__Passage provided__:

★ ★ ★ ★ ★

Another day, another Silicon Valley start-up sex scandal. SoFi, the darling of American fintech, began with such promise as a start-up offering Ivy League graduates cheaper options for refinancing their student loans. In the process, they forced us all to consider the human tragedy that is an HBS grad paying 7% interest. SoFi has since raised over $2 billion and broadened into personal loans, wealth management, and mortgages. They have even set-up a hedge fund to buy their own loans – as sound a business strategy as ever I’ve heard. But, alas, just as SoFi was inching toward an IPO, they fell victim to the plague of Silicon Valley: middle-aged men with hands.
One would think that, in 2017, most managers would know that you probably shouldn’t send lewd texts to assistants, comment on a female job applicant’s breast size, or touch employees without their consent. But you’d be wrong. When asked about the accusations of unwanted touching, former SoFi CFO Nino Fanlo responded, “I would have said, ‘Geez, I’m sorry’ had those gestures been interpreted in that [sexual] way.” So problem solved. Clearly, any woman who received unsolicited shoulder rubs from Fanlo had no reason to feel uncomfortable: the man would have said “Geez.”
While the accusations against Fanlo have been damaging, as have employee reports of a “frat house” office culture, what has truly shaken the company is the ouster of CEO Mike Cagney following the release of details related to alleged sexual harassment. SoFi’s Board of Directors, which demanded Cagney’s resignation, had long known about the allegations against him. But Cagney had previously assured them that his behavior hadn’t been sexual. And the Board was satisfied with this oh-so-convincing explanation until details of the allegations were made public, suggesting that the Board has about as much ethical compunction as Cagney.
But what is more interesting than the story of yet another tech bro (or, in Cagney’s case, tech grandpa) abusing his power is the excuse that Cagney and Fanlo both used when confronted with accusations of workplace malfeasance: if their behavior wasn’t sexual, it wasn’t a problem.
Both continue to deny all allegations of sexual harassment (despite the mounting evidence), but they freely admit that they regularly screamed at employees, kicked trash cans, and threw telephones – behavior they consider the inevitable result of start-up stress. Now, if you saw a friend’s husband repeatedly scream at her or trash furniture in a fit of rage, you would probably consider calling the police. You probably wouldn’t consider it the inevitable result of daily stress. But somehow this type of behavior is not only tolerated in start-up culture; it’s celebrated. It’s just a sign of how much these men care.
Descriptions of working at SoFi make it sound like a nightmare. Not only were employees allegedly uncompensated for significant overtime, but they were also expected to willingly take part in a collective panic disorder. Cagney is quoted as having said of his employees, “if they’re not waking up in a cold sweat twice a week, they’re not working hard enough.” I imagine he left that detail out of his job postings.

★ ★ ★ ★ ★

__Instructions__:
a. According to the SoFi article, what did the company offer when it began as a start-up?
b. Extend the SoFi article past its final paragraph, keeping its tone.
The items that come after this aren't needed for anything here.

__Raw data__:
★ ★ ★ ★ ★

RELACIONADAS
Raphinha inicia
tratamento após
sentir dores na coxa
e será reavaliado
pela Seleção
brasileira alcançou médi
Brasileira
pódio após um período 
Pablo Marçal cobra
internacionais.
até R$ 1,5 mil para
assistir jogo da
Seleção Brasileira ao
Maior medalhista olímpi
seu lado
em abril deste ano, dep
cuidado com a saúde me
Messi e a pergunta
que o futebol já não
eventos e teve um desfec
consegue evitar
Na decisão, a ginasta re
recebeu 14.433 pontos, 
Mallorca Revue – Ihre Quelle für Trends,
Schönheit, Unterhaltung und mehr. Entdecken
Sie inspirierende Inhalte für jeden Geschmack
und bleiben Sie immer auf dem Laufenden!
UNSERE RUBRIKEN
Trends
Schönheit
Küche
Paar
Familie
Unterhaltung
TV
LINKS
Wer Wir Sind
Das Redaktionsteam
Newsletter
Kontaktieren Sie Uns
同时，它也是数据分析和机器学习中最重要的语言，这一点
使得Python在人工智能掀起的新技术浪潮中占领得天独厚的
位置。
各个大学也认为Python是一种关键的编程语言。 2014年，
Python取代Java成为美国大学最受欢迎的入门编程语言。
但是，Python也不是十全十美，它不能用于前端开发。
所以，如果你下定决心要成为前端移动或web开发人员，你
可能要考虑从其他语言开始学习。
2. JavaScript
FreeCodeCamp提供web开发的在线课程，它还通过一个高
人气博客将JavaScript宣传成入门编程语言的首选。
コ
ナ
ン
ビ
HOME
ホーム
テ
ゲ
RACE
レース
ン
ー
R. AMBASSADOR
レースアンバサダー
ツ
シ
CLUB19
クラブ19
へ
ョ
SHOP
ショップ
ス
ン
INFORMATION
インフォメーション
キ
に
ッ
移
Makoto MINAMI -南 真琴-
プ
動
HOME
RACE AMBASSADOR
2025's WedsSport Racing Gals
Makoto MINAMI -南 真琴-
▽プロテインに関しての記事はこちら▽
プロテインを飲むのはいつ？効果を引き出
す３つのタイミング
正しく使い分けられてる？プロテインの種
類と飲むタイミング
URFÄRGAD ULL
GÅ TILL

★ ★ ★ ★ ★

__Answers per task__:
a. Cheaper options for Ivy League graduates to refinance their student loans.

b.
When asked about the high stress, verbal abuse, and general hellishness, Cagney claimed that the only thing that mattered was the company’s mission to serve its customers. Let’s remember that this company isn’t eradicating a disease, increasing crop yields, or developing an innovative product. They are securitizing loans made to successful graduates. If they went out of business tomorrow, nothing would change, except that a Yale Law School graduate might have to refinance through CommonBond instead. I think we’d all survive.
What underlies many stories of start-up excess is the belief that broken telephones, harassed assistants, and panic-stricken 24-year-olds are all part of a “hard-charging,” results-driven culture. This is Stockholm syndrome as company policy. First, there is no evidence that abusing employees results in superior performance – and plenty of evidence that turnover and burnout can negatively affect company growth. Second, this argument should make one ask what this suffering is for? Saving millenials a few dollars here or a few minutes there?
Is anything likely to change at SoFi? I doubt it. Although Cagney has resigned, he will, like Travis Kalanick before him, probably remain a significant behind-the-scenes presence at his former company. While the new CEO might change the frat house environment, the company’s tolerance for alpha male excess is likely to persist as long as employees are taught to expect it. And while I wouldn’t be shocked if investors abandon SoFi, it will likely not be because of concerns about the company’s culture so much as concerns about the company’s tendency to lie about its capital levels and underwriting practices.
Although the Trimalchio-on-the-Bay story is currently garnering attention with its lurid details of bathroom hookups, this focus is likely to shift as soon as the next start-up founder behaves badly. And if SoFi is able to solve its funding issues, investors and the public will probably forgive and forget. So little is likely to change.
But there’s no need to worry. Because even though the cortisol levels of SoFi employees may remain high, Ivy League graduates’ interest rates are sure to remain low. And what could possibly be more important than that.